Cette « double commande » de la politique africaine explique sans doute pourquoi la position de la France est parfois apparue fluctuante. Les autorités françaises, qui disposent de toute façon d’autres « amis » à Madagascar, se seraient même, à un moment donné, montrées prêtes à sacrifier M. Rajoelina pour s’assurer de l’exclusion définitive de M. Ravalomanana du jeu politique malgache. Il y avait, nous explique notre source, un « deal » entre les Français, soutiens de M. Rajoelina, et les autorités sud-africaines, plus favorables à M. Ravalomanana. Les uns et les autres devaient en parallèle faire pression sur leurs « chouchous » respectifs pour qu’ils acceptent de se retirer. Ainsi s’expliquerait la promesse faite le 12 mai 2010 par M. Rajoelina de ne pas se porter candidat à la prochaine présidentielle. « J’ai pris la décision de ne pas être candidat à l’élection présidentielle pour terminer la transition dans la neutralité », avait-il alors assuré, ajoutant : « Je me sacrifie pour ne pas sacrifier les Malgaches. » Les Sud-Africains n’ayant pas honoré leur part du « deal », ou M. Ravalomanana ayant refusé de s’y plier, M. Rajoelina est prestement revenu sur ses promesses et semble aujourd’hui plus déterminé que jamais à s’imposer à l’issue de la « transition ». Reste à savoir quand, et comment, se terminera cette interminable crise politique.

Thomas Deltombe
Journaliste. 
 
 
(1) Cf. «  Madagascar : retour d’exil avorté pour Ravalomanana  », RFI, 22 janvier 2012.
(2) Cf. le point de vue du SeFaFi-Observatoire de la Vie Publique : «  Quelle amnistie, et pour quoi faire  ?  » (PDF), 3 février 2012.
(3) Faranirina V. Rajaonah, «  Les imaginaires de l’étranger dans la crise malgache  », Politique africaine, n° 86, juin 2002.
(4) «  La France et Madagascar   ».
(5) En particulier à travers le Madagascar Action Plan (MAP), adaptation locale de l’Africa Action Plan de la Banque mondiale.
(6) «  Table ronde sur la situation à Madagascar  », Commission des affaires étrangères, Assemblée nationale, 6 mai 2009.
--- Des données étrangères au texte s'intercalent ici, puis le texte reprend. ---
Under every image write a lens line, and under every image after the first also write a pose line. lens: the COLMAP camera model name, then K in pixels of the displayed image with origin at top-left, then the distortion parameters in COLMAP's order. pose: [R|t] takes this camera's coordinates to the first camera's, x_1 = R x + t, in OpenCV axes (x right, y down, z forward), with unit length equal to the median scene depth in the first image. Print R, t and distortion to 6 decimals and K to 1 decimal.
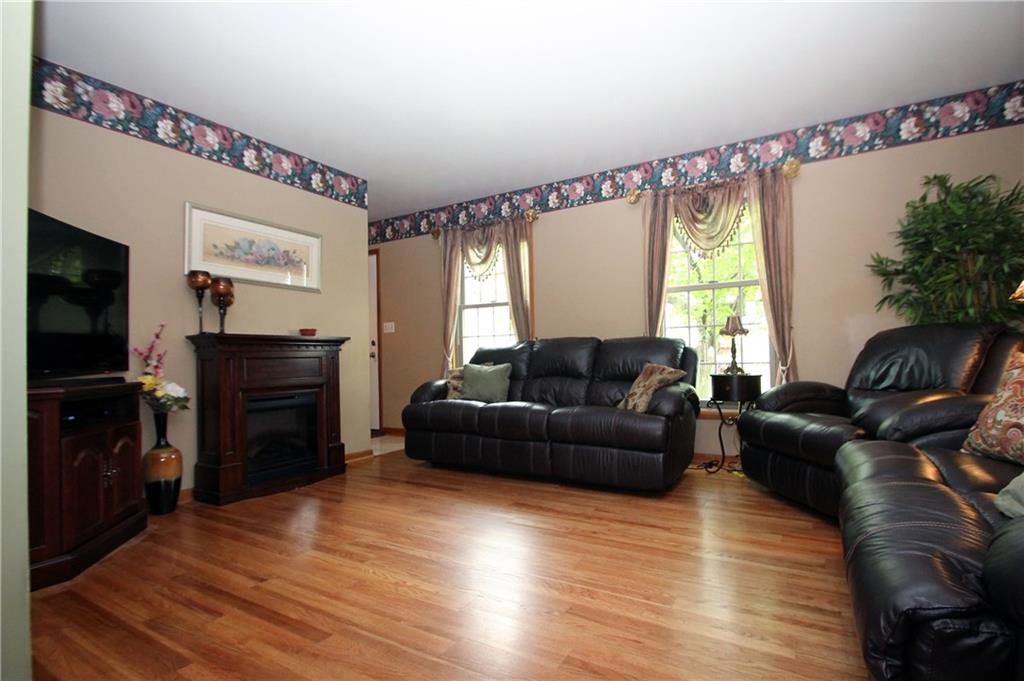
lens RADIAL K [[487.8, 0, 514.7], [0, 487.8, 343.1], [0, 0, 1]] dist [-0.010241, -0.000422]
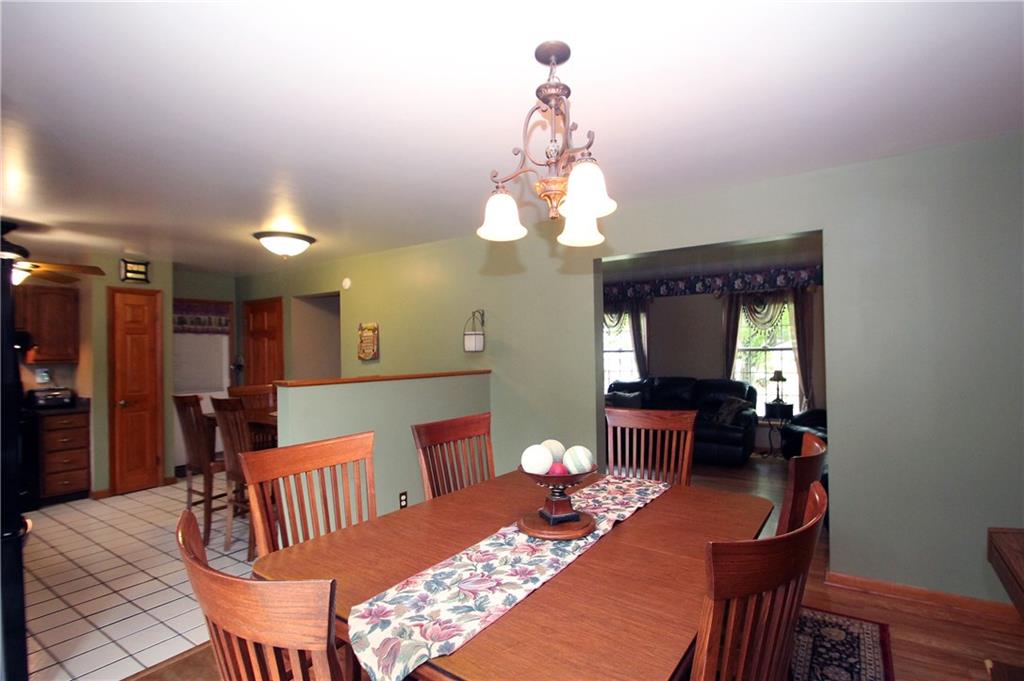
lens RADIAL K [[487.8, 0, 513.2], [0, 487.8, 341.8], [0, 0, 1]] dist [-0.010241, -0.000422]
pose [[0.998105, 0.002254, -0.061499, -0.395775], [-0.001363, 0.999894, 0.014526, -0.177680], [0.061525, -0.014415, 0.998001, -0.808414]]
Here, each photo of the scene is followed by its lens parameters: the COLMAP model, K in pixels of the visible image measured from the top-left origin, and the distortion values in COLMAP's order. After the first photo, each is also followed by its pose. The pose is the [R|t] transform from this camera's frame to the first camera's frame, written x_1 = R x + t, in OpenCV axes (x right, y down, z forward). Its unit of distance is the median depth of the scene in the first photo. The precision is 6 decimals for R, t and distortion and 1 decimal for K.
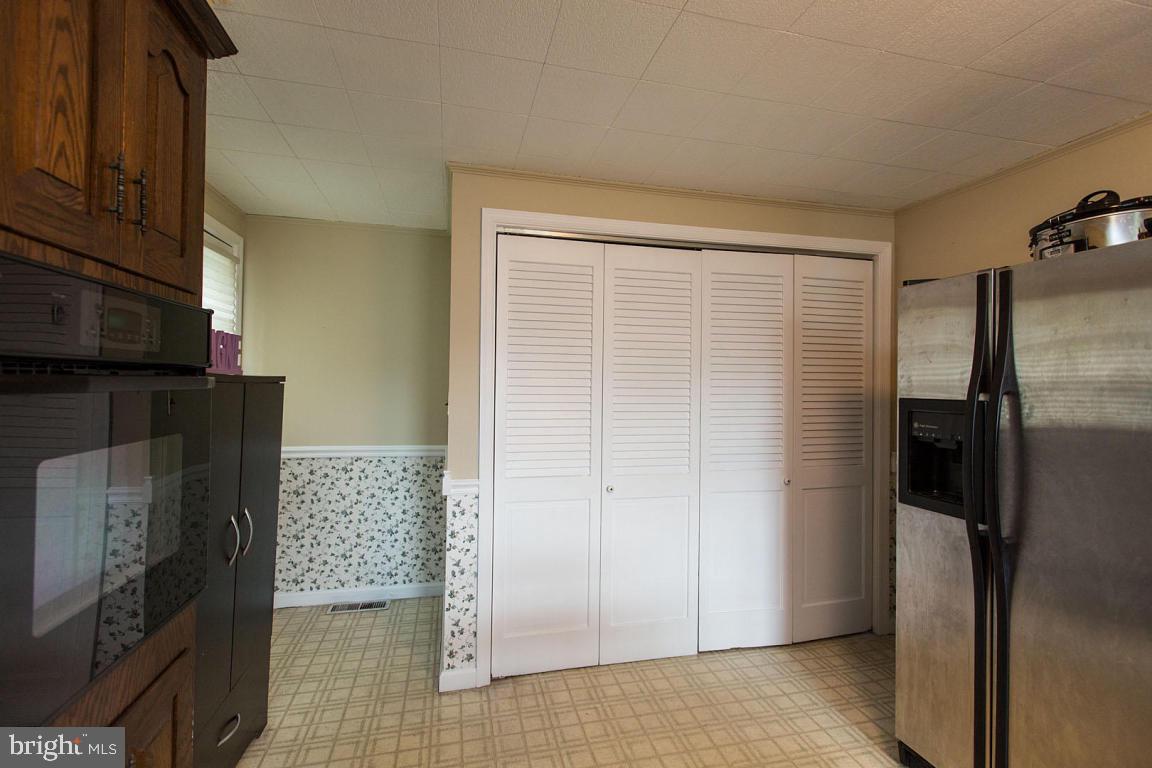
lens RADIAL K [[526.9, 0, 575.1], [0, 526.9, 380.9], [0, 0, 1]] dist [0.000650, 0.000093]
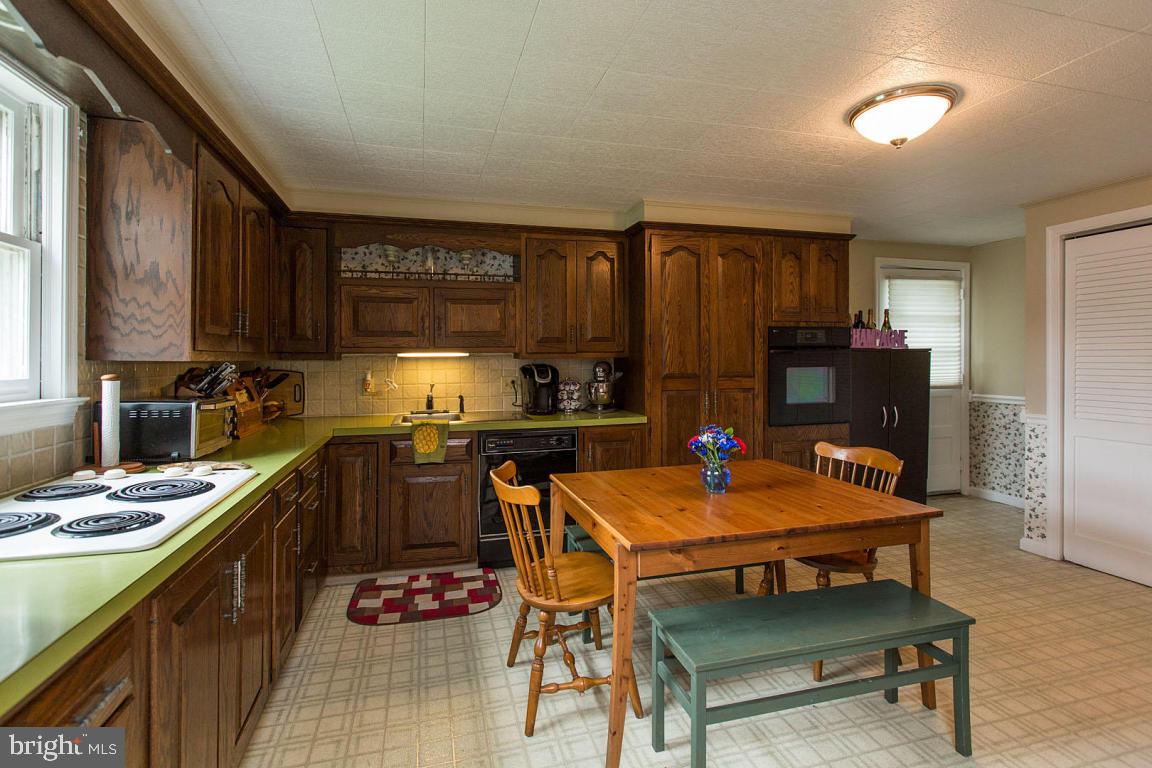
lens RADIAL K [[526.9, 0, 560.6], [0, 526.9, 355.1], [0, 0, 1]] dist [0.000650, 0.000093]
pose [[0.032864, -0.014203, -0.999359, 1.230783], [0.006926, 0.999878, -0.013983, 0.031561], [0.999436, -0.006462, 0.032959, -0.388234]]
(7) Voir le blog photographique «  Madagascar : crise de 2009   ».
(8)  «  Madagascar : Marc Ravalomanana refuse de partir   », AFP, 15 mars 2009.
(9) «  Madagascar : How long can the HAT governement sustain itself    », WikiLeaks, 4 juin 2009.
(10) «  L’homme de Robert Bourgi à Tana   », La Lettre de l’océan Indien, 6 juin 2009.
(11) «  Madagascar : Sarkozy parle d’un coup d’Etat, demande des élections rapides   », AFP, 20 mars 2009.
(12) «  Madagascar talks : local reactions ton Maputo II   », WikiLeaks, 2 septembre 2009.
(13) L’idée de M. Gompertz étant, explicitement, de l’inviter à «  suivre l’exemple d’Amadou Toumani Touré, au Mali, qui a cédé volontairement le pouvoir et est revenu à la faveur de nouvelles élections   ». «  Table ronde sur la situation à Madagascar  », Commission des affaires étrangères, op. cit.
(14) Voir par exemple : «  Madagascar : to re-engage with the French     », WikiLeaks, 16 juin 2009.